= Kato technique =

Laboratory method for human stool samples

The Kato technique (also called the Kato–Katz technique) is a laboratory method for preparing human stool samples prior to searching for parasite eggs.

== Indications ==
The Kato technique is now most commonly used for detecting schistosome eggs. It has in the past been used for other helminth eggs as well. It cannot be used to identify hookworm eggs because they collapse within 30 to 60 minutes of preparation using this method. One study of 299 subjects infected with Schistosoma mansoni found that the method had poor reproducibility and is therefore no longer recommended for primary health care settings: the problem may be that eggs of S. mansoni tend to clump together which means that even slides prepared from the same specimen may contain widely different egg counts.
A comparison with the point-of-care circulating cathodic antigen (POC-CCA) method showed that the Kato technique was less sensitive.

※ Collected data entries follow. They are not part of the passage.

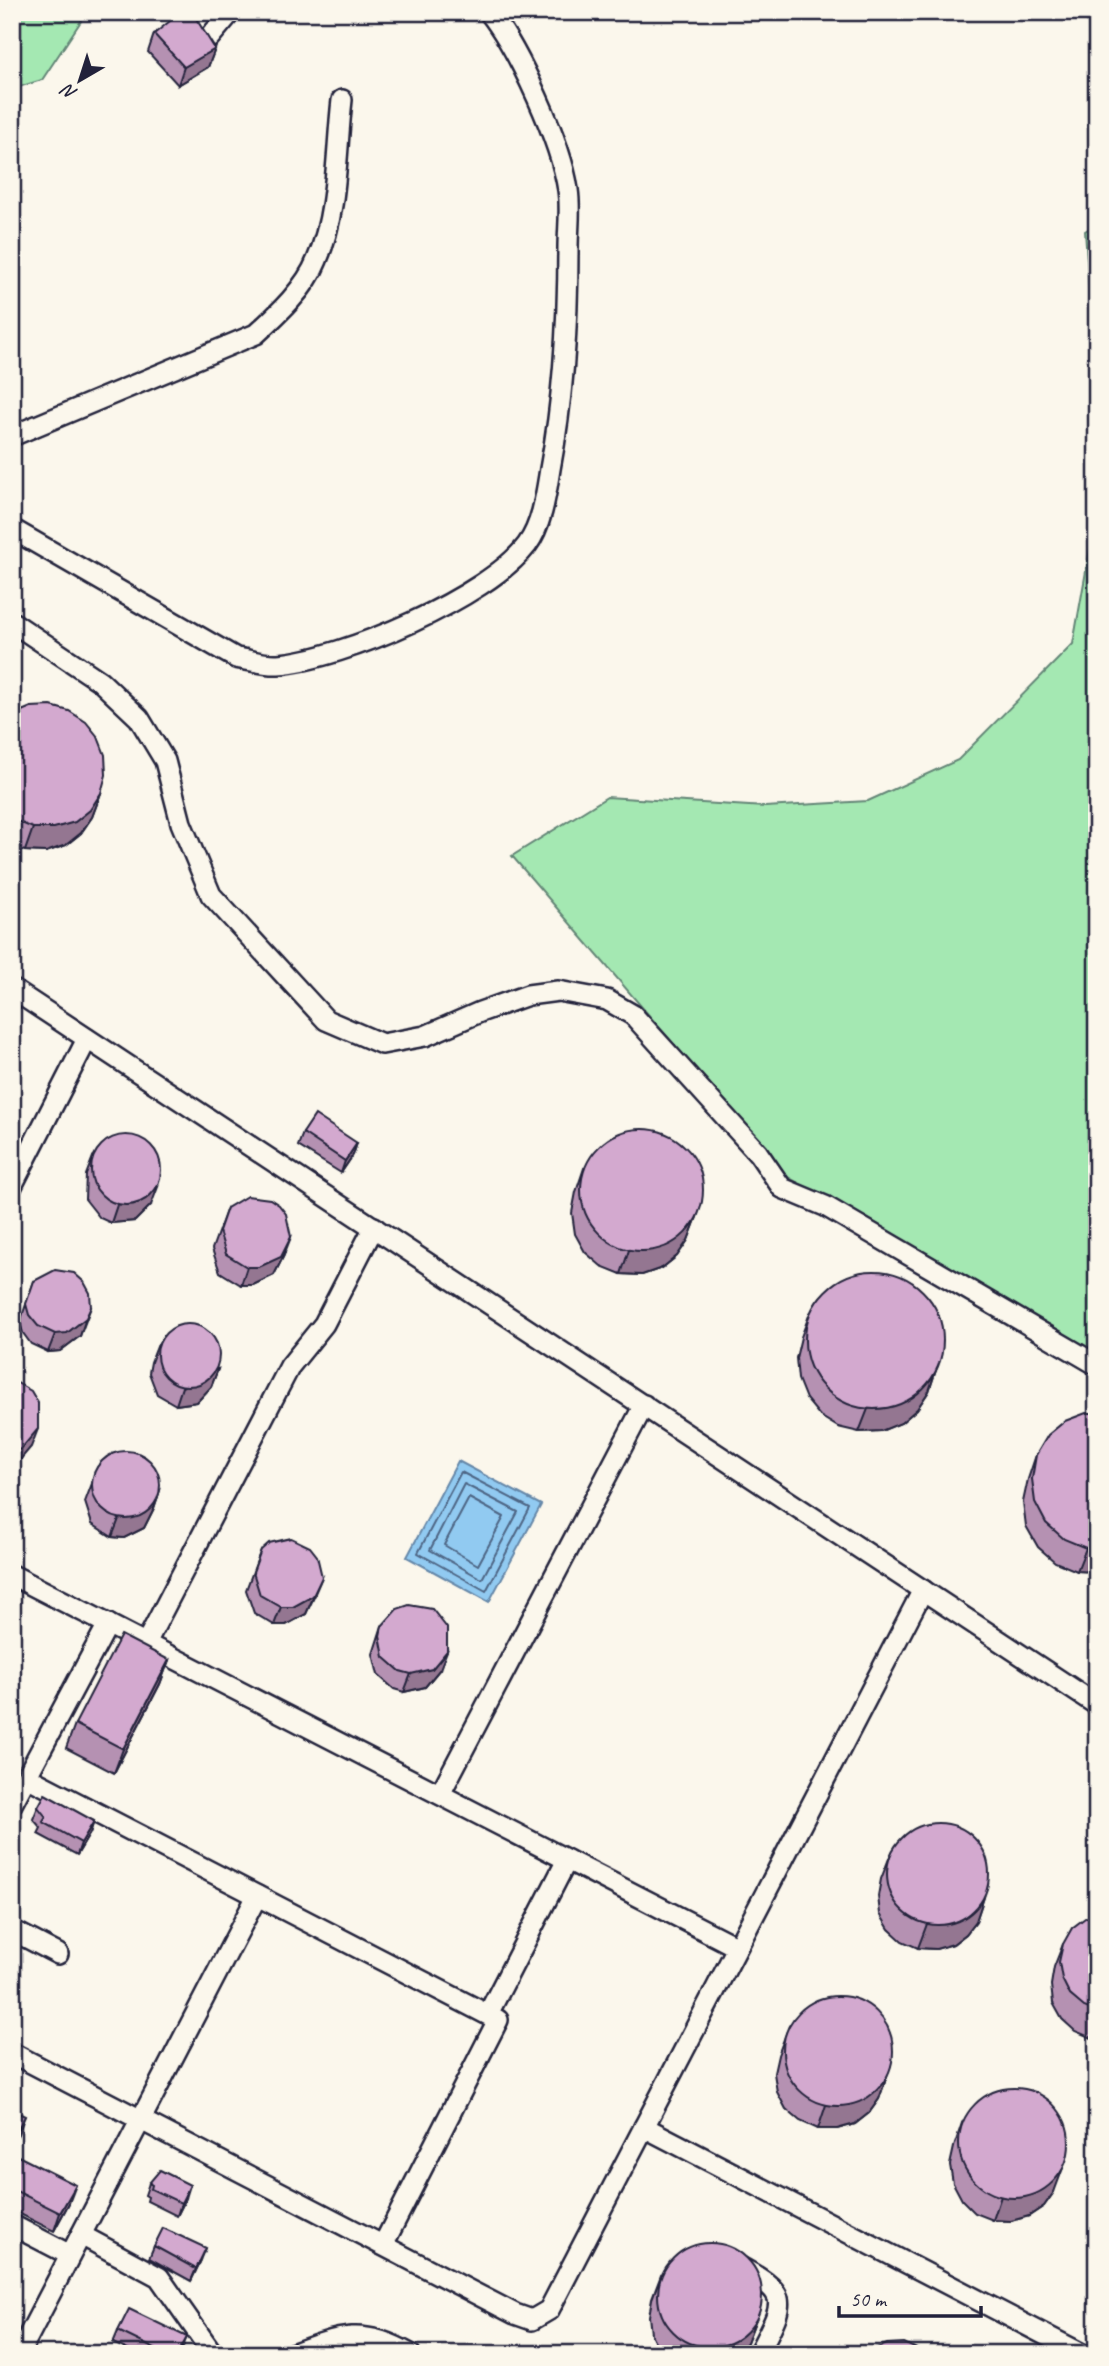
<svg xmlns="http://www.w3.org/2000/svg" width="1109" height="2366" font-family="Caveat,sans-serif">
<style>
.green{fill:#a4e8b2;stroke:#638576;stroke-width:2}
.water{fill:#91caf1;stroke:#6587a8;stroke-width:2}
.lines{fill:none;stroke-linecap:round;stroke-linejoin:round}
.shore{stroke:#4e6584;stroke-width:2}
.minor-casing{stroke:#22223b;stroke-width:24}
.minor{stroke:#fbf7ec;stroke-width:19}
.wall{fill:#b591b2;stroke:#22223b;stroke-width:2}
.shaded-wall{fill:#947691;stroke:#22223b;stroke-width:2}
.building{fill:#d3a9cf;stroke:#22223b;stroke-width:2}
</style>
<rect width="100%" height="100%" fill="#fbf7ec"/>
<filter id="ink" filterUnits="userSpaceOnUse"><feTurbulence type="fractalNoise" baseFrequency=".0143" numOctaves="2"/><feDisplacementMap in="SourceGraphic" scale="14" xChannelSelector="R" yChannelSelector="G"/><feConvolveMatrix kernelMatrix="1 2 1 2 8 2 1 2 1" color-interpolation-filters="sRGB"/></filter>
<g filter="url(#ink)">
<g class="green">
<path d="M 12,12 L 87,12 L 42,80 L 12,89 Z"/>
<path d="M 1097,224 L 1097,408 L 1085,231 Z"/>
<path d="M 1097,468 L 1097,1354 L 788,1177 L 512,856 L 607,797 L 765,807 L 868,801 L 958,760 L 1073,644 L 1090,549 Z"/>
</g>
<path class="water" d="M 458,1461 L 541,1505 L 489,1602 L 407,1557 Z"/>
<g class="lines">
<g class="shore">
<path d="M 461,1472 L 530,1508 L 486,1591 L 418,1553 Z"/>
<path d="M 464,1484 L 518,1512 L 482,1579 L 430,1550 Z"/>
<path d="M 469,1498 L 504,1517 L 478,1565 L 444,1545 Z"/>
</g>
<g class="minor-casing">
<g id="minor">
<path d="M 209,38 L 231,12"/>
<path d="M 12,436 L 256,334 C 278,314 306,288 317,260 C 338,212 336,151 342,100"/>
<path d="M 12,529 L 236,658 C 250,660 265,665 278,664 C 344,659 487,597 527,545 C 542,525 546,494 550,469 C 564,396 568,323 568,248 C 568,229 571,209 568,190 C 561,142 519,50 489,12"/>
<path d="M 12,622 L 100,681 L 139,718 L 165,761 L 181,823 L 211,895 L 326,1020 L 382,1044 L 425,1036 L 480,1012 L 528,995 L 558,991 L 607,1000 L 633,1015 L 758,1153 L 782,1188 L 825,1206 L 1097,1365"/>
<path d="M 12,989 L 1097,1705"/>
<path d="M 12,1186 L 87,1039"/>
<path d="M 12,1575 L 737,1947"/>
<path d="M 146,1643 L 290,1366 L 324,1324 L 374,1227"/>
<path d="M 27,1777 L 498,2020 L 383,2245"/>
<path d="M 440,1794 L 644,1405"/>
<path d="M 12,1804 L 108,1624"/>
<path d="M 12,1930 L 58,1954"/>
<path d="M 488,2014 L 567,1860"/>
<path d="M 12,2053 L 515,2314 L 532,2320 L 549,2310 L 923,1590"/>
<path d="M 644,2127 L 1082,2354"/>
<path d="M 12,2225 L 70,2255"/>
<path d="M 81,2235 L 159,2277 L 213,2354"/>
<path d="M 735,2264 C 793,2295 785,2300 758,2354"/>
<path d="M 19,2354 L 257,1896"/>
<path d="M 292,2354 C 340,2336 363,2327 410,2354"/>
</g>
</g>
<use href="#minor" class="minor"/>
</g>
<g class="wall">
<path d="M 154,34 L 215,49 L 208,67 L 178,85 L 148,52 Z"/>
<path d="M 12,715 L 101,793 L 92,817 L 81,833 L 66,845 L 46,852 L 25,851 L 12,847 Z"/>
<path d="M 303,1133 L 357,1143 L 353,1155 L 341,1173 L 298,1146 Z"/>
<path d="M 93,1157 L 151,1205 L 135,1221 L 111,1223 L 100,1218 L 85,1199 L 86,1175 Z"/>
<path d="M 584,1168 L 697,1217 L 688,1240 L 677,1256 L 662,1268 L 642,1275 L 621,1274 L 601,1266 L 585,1252 L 575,1234 L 572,1213 L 576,1192 Z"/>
<path d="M 227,1208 L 284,1255 L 274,1275 L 253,1285 L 241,1285 L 220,1272 L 212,1249 Z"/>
<path d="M 34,1281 L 91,1307 L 80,1336 L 60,1351 L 48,1352 L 31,1344 L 23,1333 L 20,1322 Z"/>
<path d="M 810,1313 L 937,1367 L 929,1391 L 917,1409 L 901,1423 L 881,1431 L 859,1432 L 838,1427 L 820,1416 L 806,1399 L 798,1379 L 796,1358 L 801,1337 Z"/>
<path d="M 158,1344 L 218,1369 L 211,1387 L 197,1402 L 176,1405 L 157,1394 L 149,1373 L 151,1362 Z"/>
<path d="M 1097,1413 L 1097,1572 L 1077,1571 L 1055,1562 L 1038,1547 L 1026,1526 L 1023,1502 L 1028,1479 L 1036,1455 Z"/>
<path d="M 100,1462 L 160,1490 L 154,1508 L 144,1528 L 124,1538 L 112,1537 L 92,1524 L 85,1502 Z"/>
<path d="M 261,1550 L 315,1595 L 306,1614 L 286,1625 L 274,1625 L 254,1613 L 246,1590 Z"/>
<path d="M 382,1626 L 440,1669 L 425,1687 L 404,1692 L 394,1689 L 378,1675 L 373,1654 Z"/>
<path d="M 169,1660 L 160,1684 L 114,1773 L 66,1748 L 75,1724 Z"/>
<path d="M 38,1807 L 94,1821 L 90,1833 L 77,1855 L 38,1834 L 41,1828 L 33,1819 Z"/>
<path d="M 890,1856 L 984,1897 L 976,1921 L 966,1934 L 953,1944 L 936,1949 L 918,1948 L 902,1941 L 889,1929 L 880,1914 L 878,1896 L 881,1879 Z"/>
<path d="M 1097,1913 L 1097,2038 L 1092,2038 L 1075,2031 L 1062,2019 L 1053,2003 L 1051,1985 L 1054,1967 L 1063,1944 Z"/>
<path d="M 787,2031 L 887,2076 L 879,2099 L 869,2113 L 855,2124 L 837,2129 L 818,2129 L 800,2121 L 786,2109 L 777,2092 L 774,2073 L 778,2055 Z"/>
<path d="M 962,2123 L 1054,2192 L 1044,2206 L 1029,2216 L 1011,2221 L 993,2220 L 975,2213 L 962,2200 L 953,2183 L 950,2165 L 954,2147 Z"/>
<path d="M 12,2153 L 69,2203 L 54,2231 L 12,2210 Z"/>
<path d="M 149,2183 L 186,2198 L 177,2216 L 147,2201 L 148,2197 L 145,2195 Z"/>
<path d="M 154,2246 L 201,2260 L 191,2281 L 149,2258 Z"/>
<path d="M 661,2275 L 756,2319 L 747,2342 L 739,2354 L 664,2354 L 659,2350 L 651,2334 L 649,2316 L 652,2299 Z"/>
<path d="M 118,2331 L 187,2337 L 180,2354 L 136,2354 L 113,2343 Z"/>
</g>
<g class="shaded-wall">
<path d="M 215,49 L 208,67 L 178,85 L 184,67 Z"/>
<path d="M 101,793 L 92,817 L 81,833 L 66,845 L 46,852 L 25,851 L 33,828 Z"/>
<path d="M 357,1143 L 353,1155 L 341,1173 L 345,1161 Z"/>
<path d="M 158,1187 L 151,1205 L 135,1221 L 111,1223 L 117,1205 Z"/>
<path d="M 697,1217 L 688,1240 L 677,1256 L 662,1268 L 642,1275 L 621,1274 L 629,1250 Z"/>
<path d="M 291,1237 L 284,1255 L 274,1275 L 253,1285 L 241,1285 L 247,1267 Z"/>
<path d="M 86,1318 L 80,1336 L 60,1351 L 48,1352 L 55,1334 Z"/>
<path d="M 937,1367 L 929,1391 L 917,1409 L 901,1423 L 881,1431 L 859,1432 L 868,1409 Z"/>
<path d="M 218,1369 L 211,1387 L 197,1402 L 176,1405 L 182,1387 Z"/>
<path d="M 38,1429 L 31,1447 L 14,1467 L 12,1468 L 12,1452 Z"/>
<path d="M 160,1490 L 154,1508 L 144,1528 L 124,1538 L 112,1537 L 119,1519 Z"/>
<path d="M 1086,1548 L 1097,1548 L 1097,1572 L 1077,1571 Z"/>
<path d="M 322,1577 L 306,1614 L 286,1625 L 274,1625 L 281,1607 Z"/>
<path d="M 447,1651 L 440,1669 L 425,1687 L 404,1692 L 411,1674 Z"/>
<path d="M 169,1660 L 160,1684 L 114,1773 L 123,1749 Z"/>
<path d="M 94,1821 L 90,1833 L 77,1855 L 81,1843 Z"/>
<path d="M 984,1897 L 976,1921 L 966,1934 L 953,1944 L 936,1949 L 918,1948 L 927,1924 Z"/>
<path d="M 1097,2024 L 1097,2038 L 1092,2038 Z"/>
<path d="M 887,2076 L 879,2099 L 869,2113 L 855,2124 L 837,2129 L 818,2129 L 826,2105 Z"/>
<path d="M 25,2116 L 18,2134 L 12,2144 L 12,2139 Z"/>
<path d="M 1063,2168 L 1054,2192 L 1044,2206 L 1029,2216 L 1011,2221 L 993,2220 L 1001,2196 Z"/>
<path d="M 76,2185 L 69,2203 L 54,2231 L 60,2213 Z"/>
<path d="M 190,2185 L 186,2198 L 177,2216 L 181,2203 Z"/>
<path d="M 206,2248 L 201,2260 L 191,2281 L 196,2269 Z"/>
<path d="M 756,2319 L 747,2342 L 739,2354 L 694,2354 L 697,2345 Z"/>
</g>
<g class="building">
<path d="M 181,12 L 192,12 L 215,49 L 184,67 L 154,34 Z"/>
<path d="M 51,706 L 69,711 L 86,722 L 98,737 L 105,755 L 106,775 L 101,793 L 90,810 L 75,822 L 54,828 L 33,828 L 12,819 L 12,715 L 31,707 Z"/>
<path d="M 315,1115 L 357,1143 L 345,1161 L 303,1133 Z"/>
<circle cx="642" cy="1190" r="61"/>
<circle cx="126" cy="1170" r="35"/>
<path d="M 247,1196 L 270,1199 L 279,1205 L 286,1214 L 291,1237 L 281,1257 L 259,1267 L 247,1267 L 226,1254 L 219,1231 L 227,1208 Z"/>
<path d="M 55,1270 L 74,1273 L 84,1282 L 90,1293 L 91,1307 L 86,1318 L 67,1333 L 55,1334 L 38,1326 L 29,1315 L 26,1304 L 34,1281 Z"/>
<circle cx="874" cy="1340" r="69"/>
<circle cx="188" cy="1355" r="31"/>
<path d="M 12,1380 L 31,1391 L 38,1403 L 38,1429 L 21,1449 L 12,1452 Z"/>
<path d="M 1086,1413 L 1097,1413 L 1097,1548 L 1086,1548 L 1064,1539 L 1046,1523 L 1035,1502 L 1032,1479 L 1036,1455 L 1048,1435 L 1065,1421 Z"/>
<circle cx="126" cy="1485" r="34"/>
<path d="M 291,1538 L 310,1547 L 317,1556 L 322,1577 L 313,1596 L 293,1607 L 281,1607 L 260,1595 L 253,1572 L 261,1550 L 269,1543 Z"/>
<path d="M 409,1605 L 432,1609 L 447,1628 L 447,1651 L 432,1669 L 411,1674 L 400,1671 L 384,1657 L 380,1636 L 382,1626 L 397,1609 Z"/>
<path d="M 121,1635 L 169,1660 L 123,1749 L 75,1724 Z"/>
<path d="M 12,1675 L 15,1683 L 12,1701 Z"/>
<path d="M 45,1794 L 94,1821 L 81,1843 L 43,1822 L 46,1817 L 38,1807 Z"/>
<circle cx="938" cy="1874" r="51"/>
<path d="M 1097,1913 L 1097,2012 L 1084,2007 L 1070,1995 L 1062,1979 L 1059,1962 L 1063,1944 L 1072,1928 L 1085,1918 Z"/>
<circle cx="838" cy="2051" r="55"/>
<circle cx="1014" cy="2143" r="55"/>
<path d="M 12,2110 L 25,2116 L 12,2139 Z"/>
<path d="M 12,2153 L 76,2185 L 60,2213 L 12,2189 Z"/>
<path d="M 160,2170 L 190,2185 L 181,2203 L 151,2189 L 152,2185 L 149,2183 Z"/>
<path d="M 163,2228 L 206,2248 L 196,2269 L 154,2246 Z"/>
<circle cx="710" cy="2295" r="52"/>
<path d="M 129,2309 L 187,2337 L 178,2354 L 165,2354 L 118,2331 Z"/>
<path d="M 904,2343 L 927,2354 L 867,2354 L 872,2350 L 887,2344 Z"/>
</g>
</g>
<rect width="1109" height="2366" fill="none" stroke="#fbf7ec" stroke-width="42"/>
<rect x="21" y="21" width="1067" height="2324" fill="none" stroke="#22223b" stroke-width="2.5" filter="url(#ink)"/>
<g transform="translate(80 80) rotate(219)" stroke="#fbf7ec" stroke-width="5" paint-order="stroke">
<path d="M0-5L12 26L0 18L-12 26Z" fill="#22223b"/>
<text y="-10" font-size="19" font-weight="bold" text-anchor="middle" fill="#22223b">N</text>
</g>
<path d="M839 2306v10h142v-10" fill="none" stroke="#22223b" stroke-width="3.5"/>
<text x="850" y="2306" font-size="21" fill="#22223b" stroke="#fbf7ec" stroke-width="5" paint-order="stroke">50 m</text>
</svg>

The other main argument against the Kato technique is that it is messy and therefore exposes technicians to an unnecessarily high risk of infection.

== Method ==
The published methods vary in detail, but generally involves a standardized amount of sieved feces being examined under light microscopy, and subsequently get a standardized count of the amount of eggs therein, in terms of number of eggs per gram. It can possibly involve staining the fecal sample.

==History==
It was developed in 1954 by Japanese medical laboratory scientist Dr. Katsuya Kato (1912–1991). The technique was modified for use in field studies in 1972 by a Brazilian team of researchers led by Brazilian parasitologist Naftale Katz (b.1940), and this modification was adopted by the WHO as a gold standard for multiple helminth infections.